Et de poursuivre : «Le royaume chérifien envisagerait une saisine devant la Cour européenne des droits de l’homme, ce qui peut paraître cocasse de la part d’un pays classé au 129e rang du classement sur la liberté de la presse réalisé par Reporters sans frontières (RSF).»

Cette plainte attentatoire à la liberté de la presse n’a eu d’autre but que de faire taire pas seulement Mediapart, mais l’ensemble de la profession puisque plusieurs titres ont été poursuivis, ajoute la même source. «En nous attaquant devant la justice, l’objectif du Royaume du Maroc était de faire contre-feu à ce que révélait l’affaire Pegasus : dans un article du 19 juillet 2021, Mediapart apprenait à ses lectrices et ses lecteurs que les numéros des téléphones portables de Lénaïg Bredoux (aujourd’hui codirectrice éditoriale) et d’Edwy Plenel figuraient parmi les dix mille numéros que les services secrets du Maroc avaient infectés, en 2019 et 2020», en utilisant le logiciel espion fourni par la société sioniste NSO.

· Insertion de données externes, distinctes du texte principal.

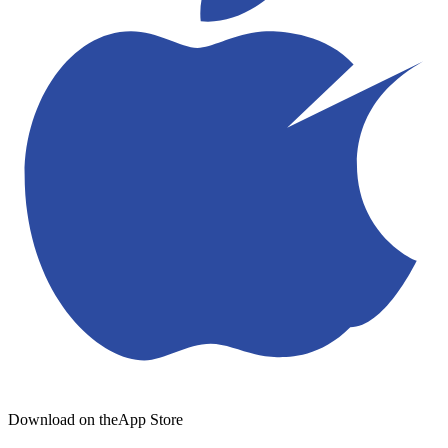
Download on the
App Store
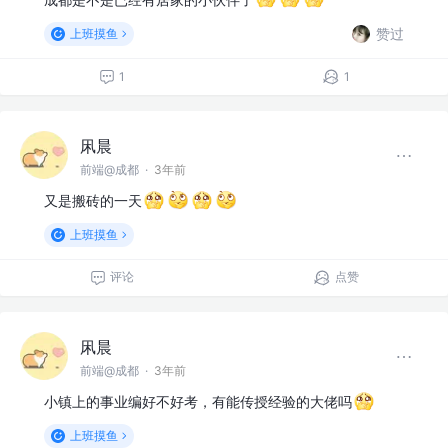
赞过
上班摸鱼
1
1
凩晨
前端@成都
·
3年前
又是搬砖的一天
上班摸鱼
评论
点赞
凩晨
前端@成都
·
3年前
小镇上的事业编好不好考，有能传授经验的大佬吗
上班摸鱼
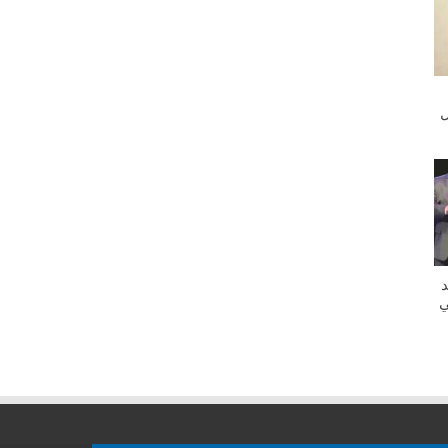
ل
د
ي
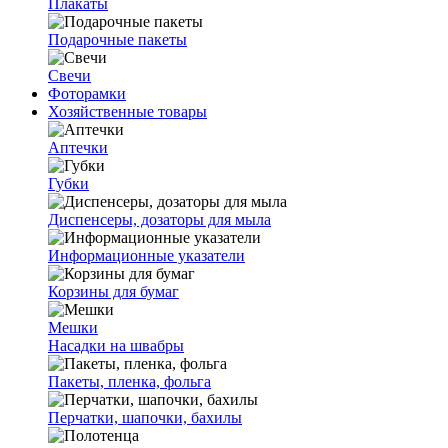
Плакаты
Подарочные пакеты
Свечи
Фоторамки
Хозяйственные товары
Аптечки
Губки
Диспенсеры, дозаторы для мыла
Информационные указатели
Корзины для бумаг
Мешки
Насадки на швабры
Пакеты, пленка, фольга
Перчатки, шапочки, бахилы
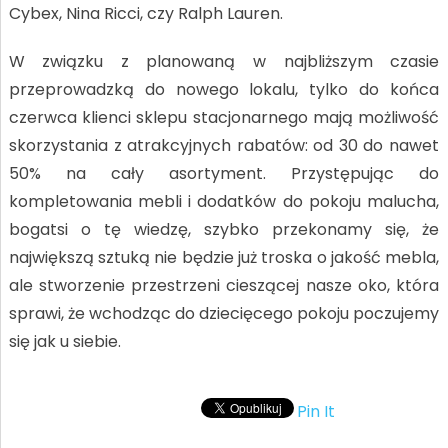
Cybex, Nina Ricci, czy Ralph Lauren.
W związku z planowaną w najbliższym czasie
przeprowadzką do nowego lokalu, tylko do końca
czerwca klienci sklepu stacjonarnego mają możliwość
skorzystania z atrakcyjnych rabatów: od 30 do nawet
50% na cały asortyment. Przystępując do
kompletowania mebli i dodatków do pokoju malucha,
bogatsi o tę wiedzę, szybko przekonamy się, że
największą sztuką nie będzie już troska o jakość mebla,
ale stworzenie przestrzeni cieszącej nasze oko, która
sprawi, że wchodząc do dziecięcego pokoju poczujemy
się jak u siebie.
Pin It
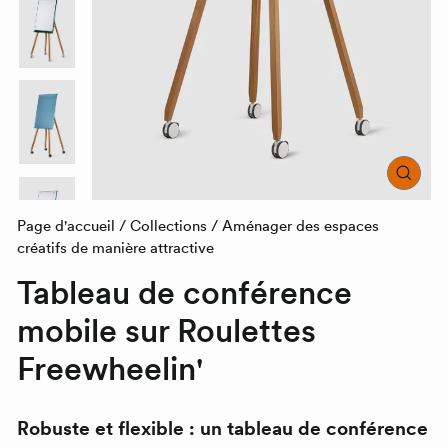
FER
(ÉC
Page d'accueil
/
Collections
/
Aménager des espaces
créatifs de manière attractive
Tableau de conférence
mobile sur
Roulettes
Freewheelin
'
Robuste et flexible : un tableau de conférence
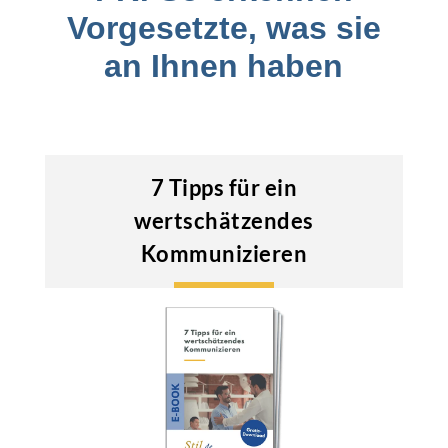
Vorgesetzte, was sie
an Ihnen haben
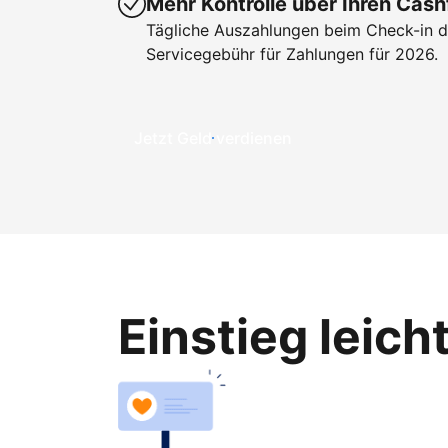
Mehr Kontrolle über Ihren Cash
Tägliche Auszahlungen beim Check-in de
Servicegebühr für Zahlungen für 2026.
Jetzt Geld verdienen
Einstieg leic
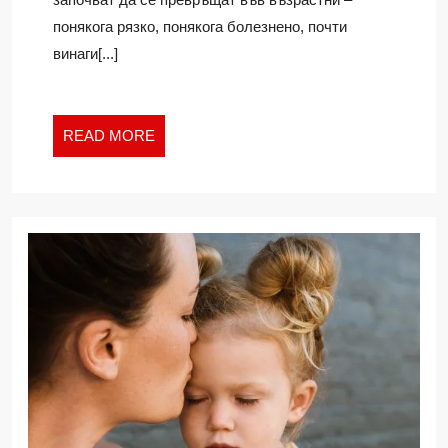
БУРЯ
понякога рязко, понякога болезнено, почти
ЗАД
ЗАТВОРЕНИ
винаги[...]
ВРАТИ
READ
READ MORE
MORE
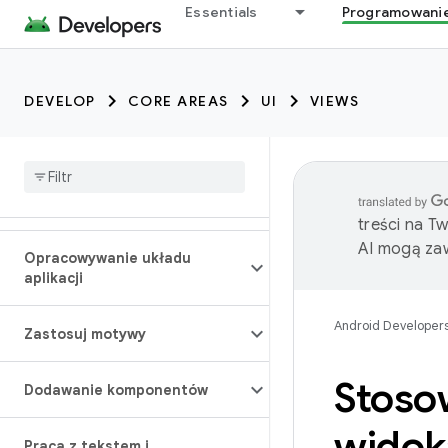
Essentials
Programowani
DEVELOP
CORE AREAS
UI
VIEWS
treści na T
AI mogą zaw
Opracowywanie układu
aplikacji
Android Developer
Zastosuj motywy
Stoso
Dodawanie komponentów
widok
Praca z tekstem i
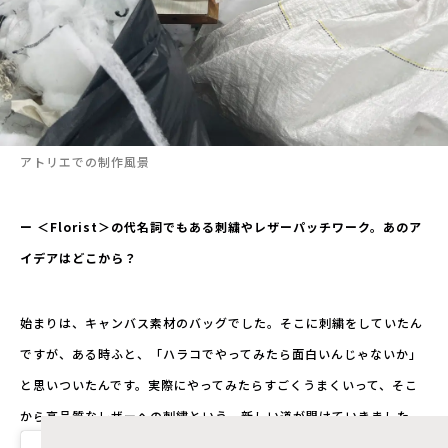
アトリエでの制作風景
ー ＜Florist＞の代名詞でもある刺繍やレザーパッチワーク。あのア
イデアはどこから？
始まりは、キャンバス素材のバッグでした。そこに刺繍をしていたん
ですが、ある時ふと、「ハラコでやってみたら面白いんじゃないか」
と思いついたんです。実際にやってみたらすごくうまくいって、そこ
から高品質なレザーへの刺繍という、新しい道が開けていきました。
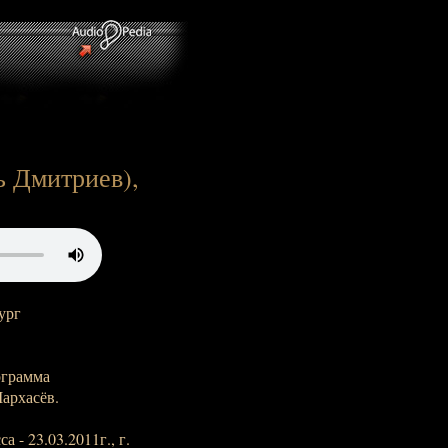
ь Дмитриев),
ург
ограмма
архасёв.
 - 23.03.2011г., г.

«Pendant plusieurs mois, l’appareil répressif du royaume chérifien a ainsi violé l’intimité privée de deux journalistes, porté atteinte au métier d’informer et à la liberté de la presse, volé et exploité des données personnelles et professionnelles», avait écrit Mediapart, tout en annonçant son intention de saisir la justice.

Dans ce scandale d’espionnage d’envergure internationale, révélé le 18 juillet 2021 par Forbidden Stories, Amnesty International et seize médias, le Royaume du Maroc était fortement impliqué et mis en cause pour avoir utilisé, sans le moindre contrôle, le logiciel espion commercialisé par NSO pour obtenir des renseignements sur des membres de la société civile: des journalistes, des opposants ou des activistes.

Et, parfois, des diplomates, des magistrats, des avocats, voire des hommes et femmes politiques de premier rang. «La plainte que nous avons déposée le 19 juillet 2021 auprès du procureur de la République de Paris, au nom de notre journal, de Lénaïg Bredoux et d’Edwy Plenel, a donné lieu à l’ouverture d’une enquête judiciaire confiée à un juge d’instruction», rappelle Mediapart.